The vaccine was suspended in our neighbouring country as a result of the fatalities. The Indian government, replied to an RTI application that it caused 13 deaths in Kerala, three in Haryana and four in Tamil Nadu in 2015. However, whenever a death occurs in India, the exact reason is never brought in the public domain.

The new classification of the World Health Organization tries to do the same and we have written papers saying so in many peer-reviewed journals.

Generally, vaccine hesitancy in India is pushed aside as ignorance of a community, but no sustained efforts have been made to counter the perception. The very fact that measles-rubella (MR) vaccine faced opposition in Tamil Nadu and Kerala is a pointer to the fact that it is not only ignorance. In many cases, there is an informed debate. So, it is better to tell people the pros and cons clearly. Nobody likes to deprive children, and an informed decision will help in this case.

When the MR vaccine was pushed in Delhi and people went to the high court, the court instructed the government that an informed consent should be sought from parents. There is no data about congenital rubella in Delhi as per the government’s own admission. There are many cases where vaccines are being pushed on a large-scale for a virtually non-existent problems. This was the case for the Hepatitis B vaccine.

Word about poor vaccination being responsible for measles outbreak in the US is not beyond doubt. In the US, many states, as a knee-jerk reaction, are making it compulsory now. There will be unforeseen effects of this in countries like India. It will try to do the same on the lines of the US. This may be a big conspiracy theory to make a blind push for vaccine by manufacturers.

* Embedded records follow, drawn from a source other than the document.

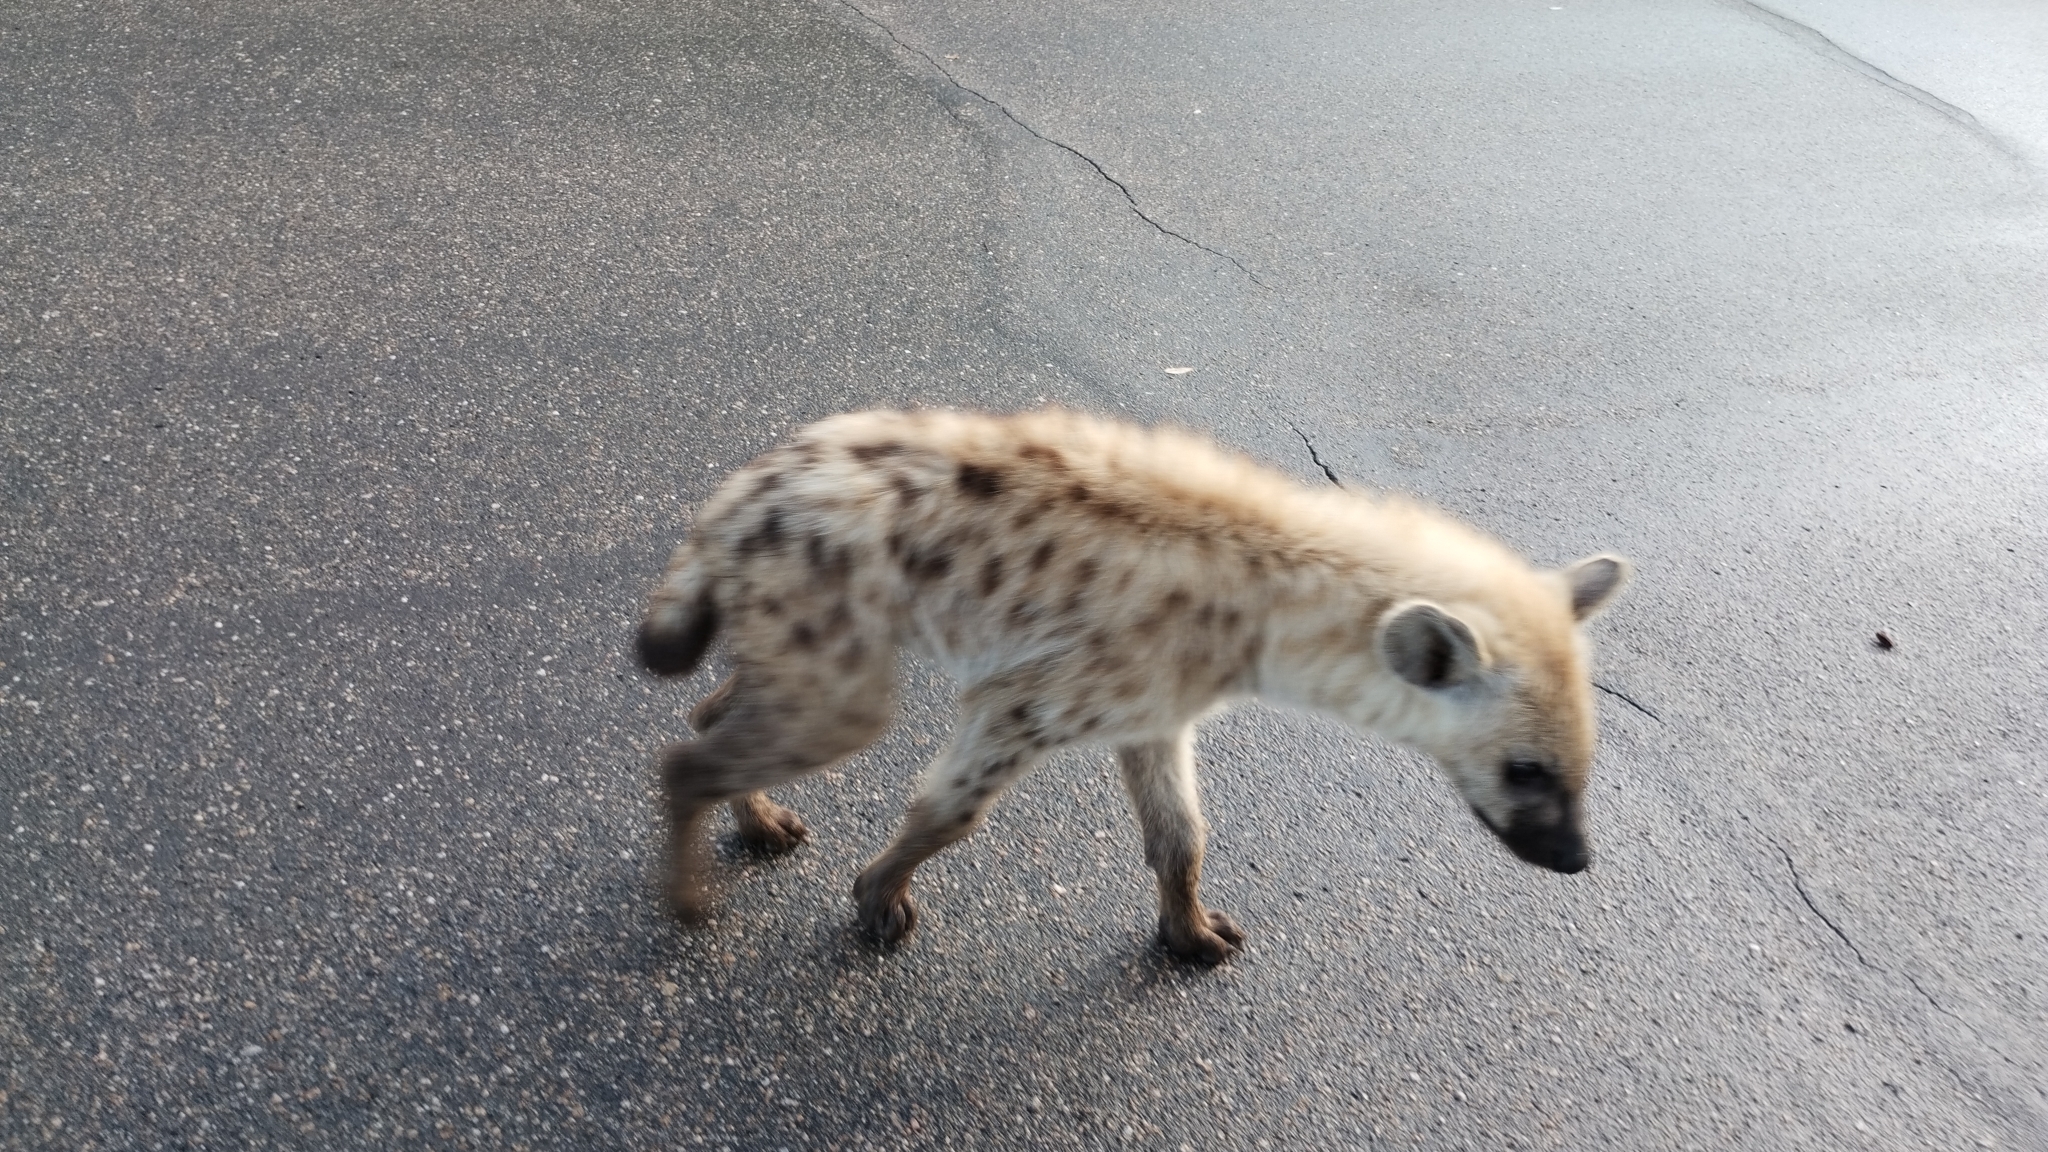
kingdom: Animalia
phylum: Chordata
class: Mammalia
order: Carnivora
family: Hyaenidae
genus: Crocuta
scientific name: Crocuta crocuta
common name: Spotted hyaena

The proponents of compulsory vaccination say that in India, where morbidity and mortality rates are high, vaccines should be pushed. I strongly suggest that in a resource-deficit country like ours, it is ridiculous to allocate a large portion of a small health budget to an initiative, the efficacy of which is doubtful. It is both bad science and administration.

Therefore, more than any other country, India must make a push to engage in a debate on the ill-effects of compulsory vaccination.